EXTRACTED ENTRIES
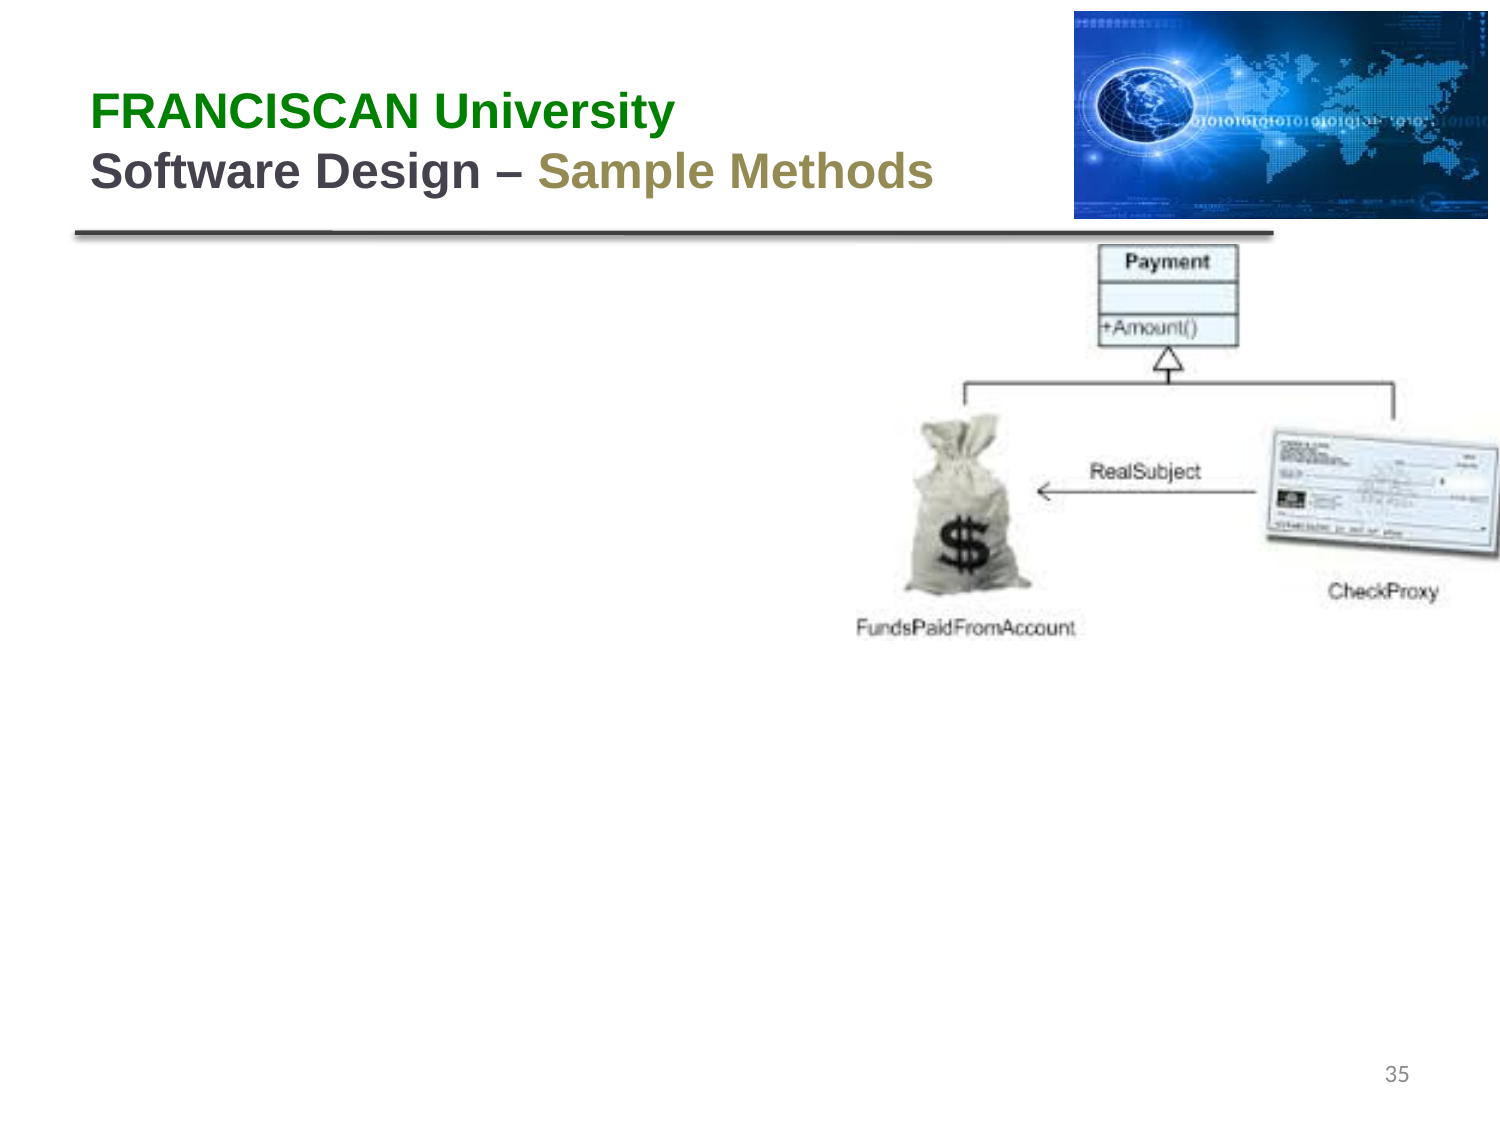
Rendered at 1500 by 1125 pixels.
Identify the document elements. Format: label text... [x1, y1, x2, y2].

slide_number 35 [1074, 1042, 1425, 1103]
picture [855, 244, 1500, 641]
picture [1074, 11, 1488, 219]
title FRANCISCAN University Software Design – Sample Methods [74, 44, 1272, 233]
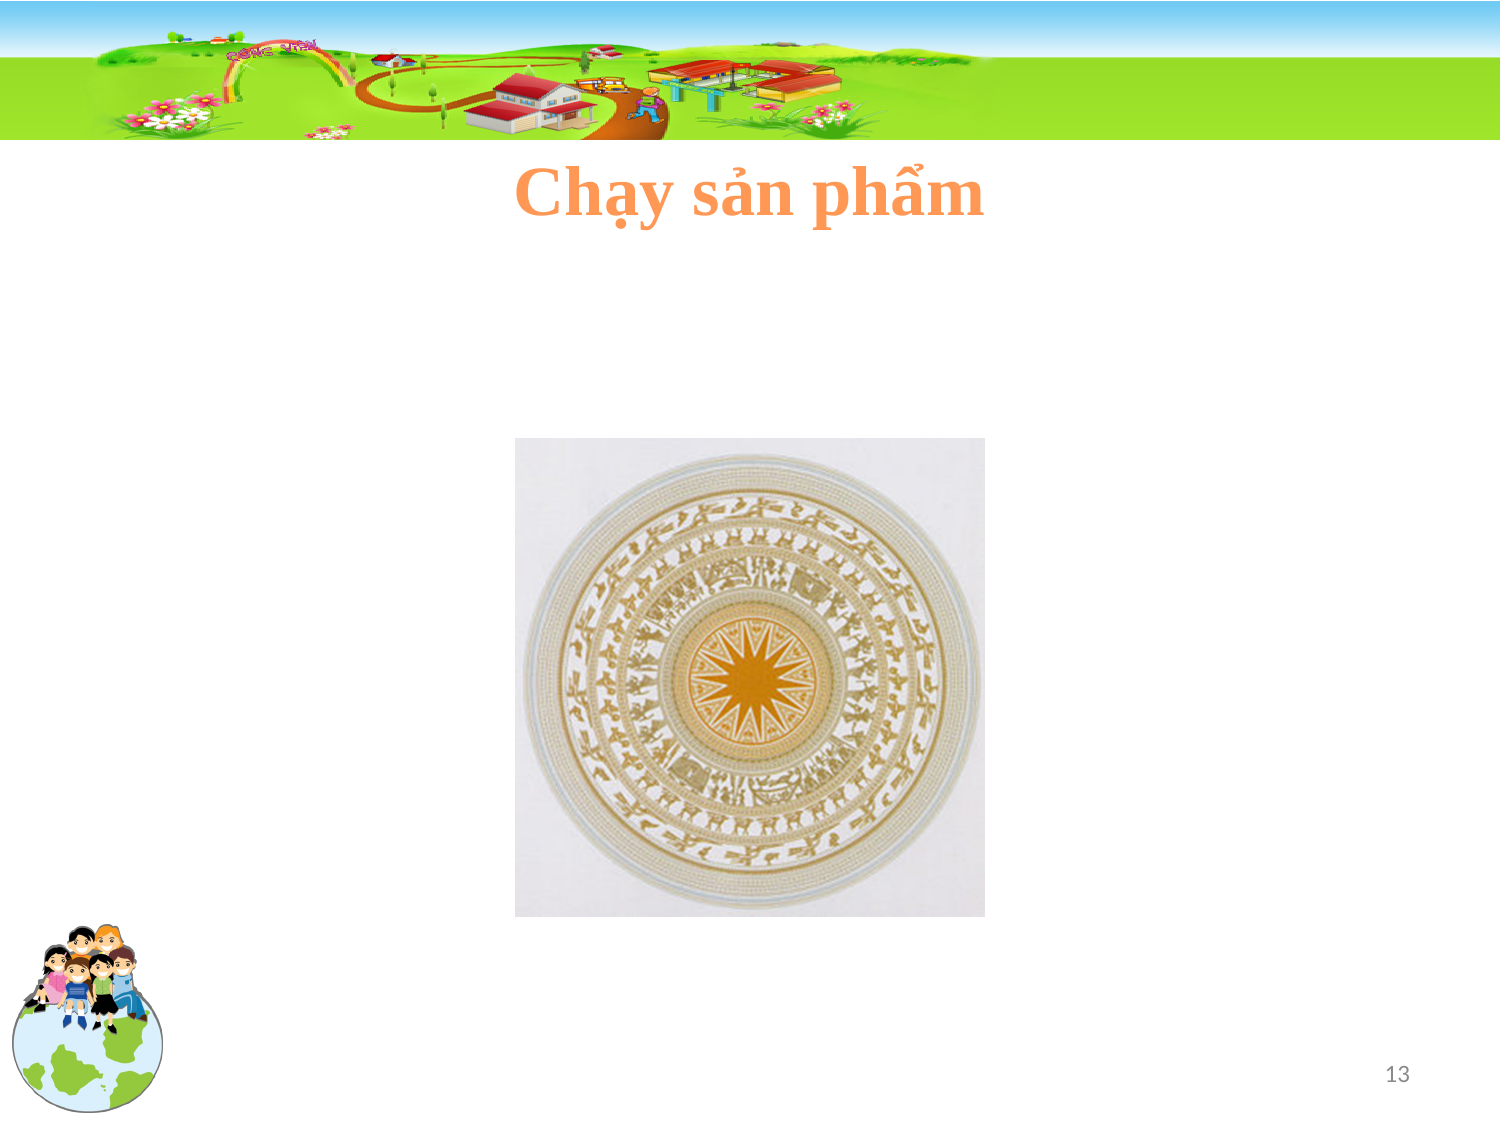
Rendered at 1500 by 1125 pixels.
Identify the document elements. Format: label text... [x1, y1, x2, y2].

picture [515, 438, 985, 917]
title Chạy sản phẩm [0, 147, 1500, 238]
slide_number 13 [1074, 1042, 1425, 1103]
picture [0, 1, 1500, 140]
picture [12, 924, 163, 1113]
text_box [74, 317, 1425, 1038]
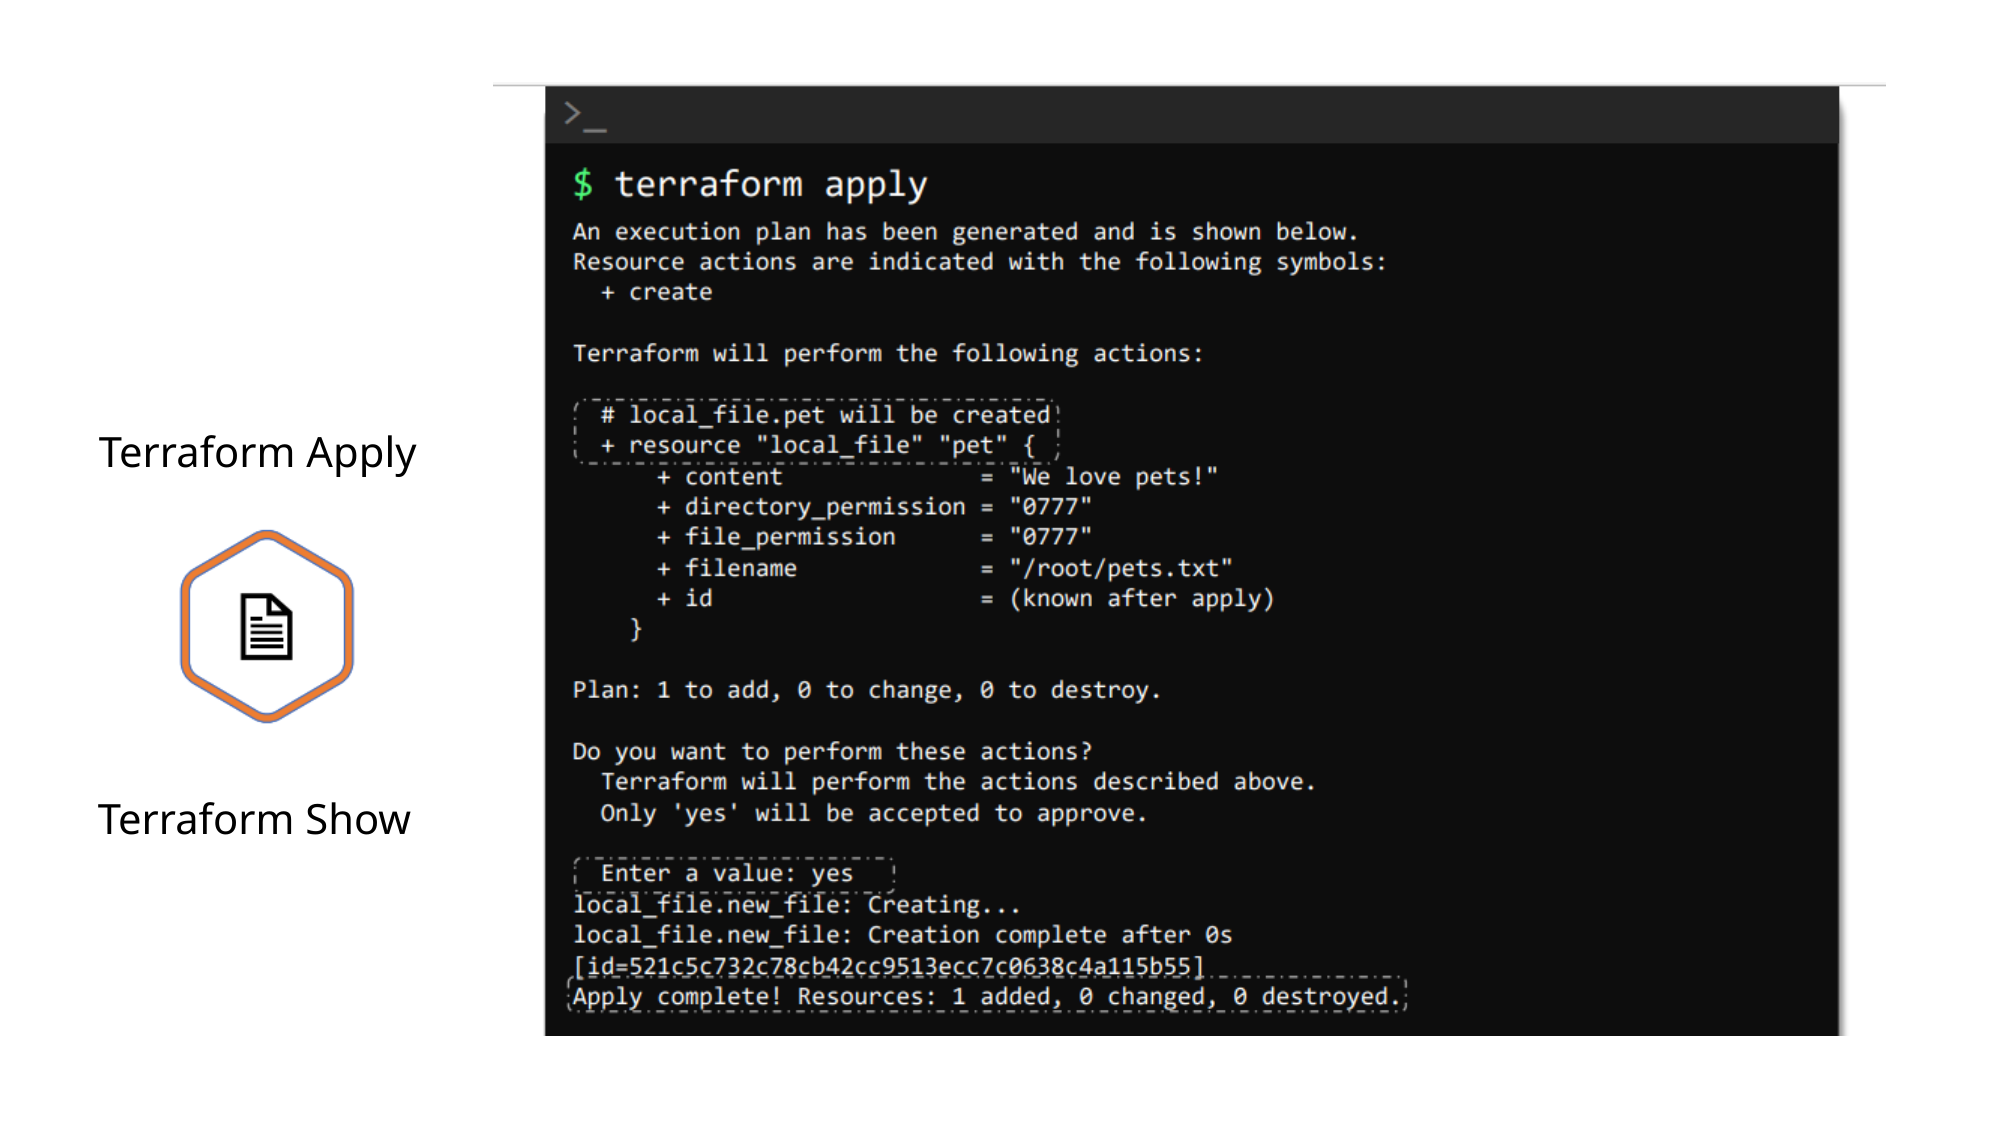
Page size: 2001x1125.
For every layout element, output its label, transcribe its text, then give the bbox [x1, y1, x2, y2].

text_box Terraform Apply [84, 418, 432, 484]
picture [160, 513, 365, 730]
picture [493, 82, 1886, 1036]
text_box Terraform Show [83, 785, 427, 851]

EXERCISE
Repeat each entry above exactly. Omit the pictures.

RESPONSE
Rendered at 1500 by 1125 pixels.
Identify the document elements. Format: label text... [x1, y1, x2, y2].

slide_number 35 [1074, 1042, 1425, 1103]
picture [855, 244, 1500, 641]
picture [1074, 11, 1488, 219]
title FRANCISCAN University Software Design – Sample Methods [74, 44, 1272, 233]
Rendered at 1500 by 1125 pixels.
Identify the document elements. Format: label text... [x1, y1, x2, y2].

picture [515, 438, 985, 917]
title Chạy sản phẩm [0, 147, 1500, 238]
slide_number 13 [1074, 1042, 1425, 1103]
picture [0, 1, 1500, 140]
picture [12, 924, 163, 1113]
text_box [74, 317, 1425, 1038]
Page size: 2001x1125.
For every layout element, output its label, transcribe its text, then give the bbox [x1, y1, x2, y2].

text_box Terraform Apply [84, 418, 432, 484]
picture [160, 513, 365, 730]
picture [493, 82, 1886, 1036]
text_box Terraform Show [83, 785, 427, 851]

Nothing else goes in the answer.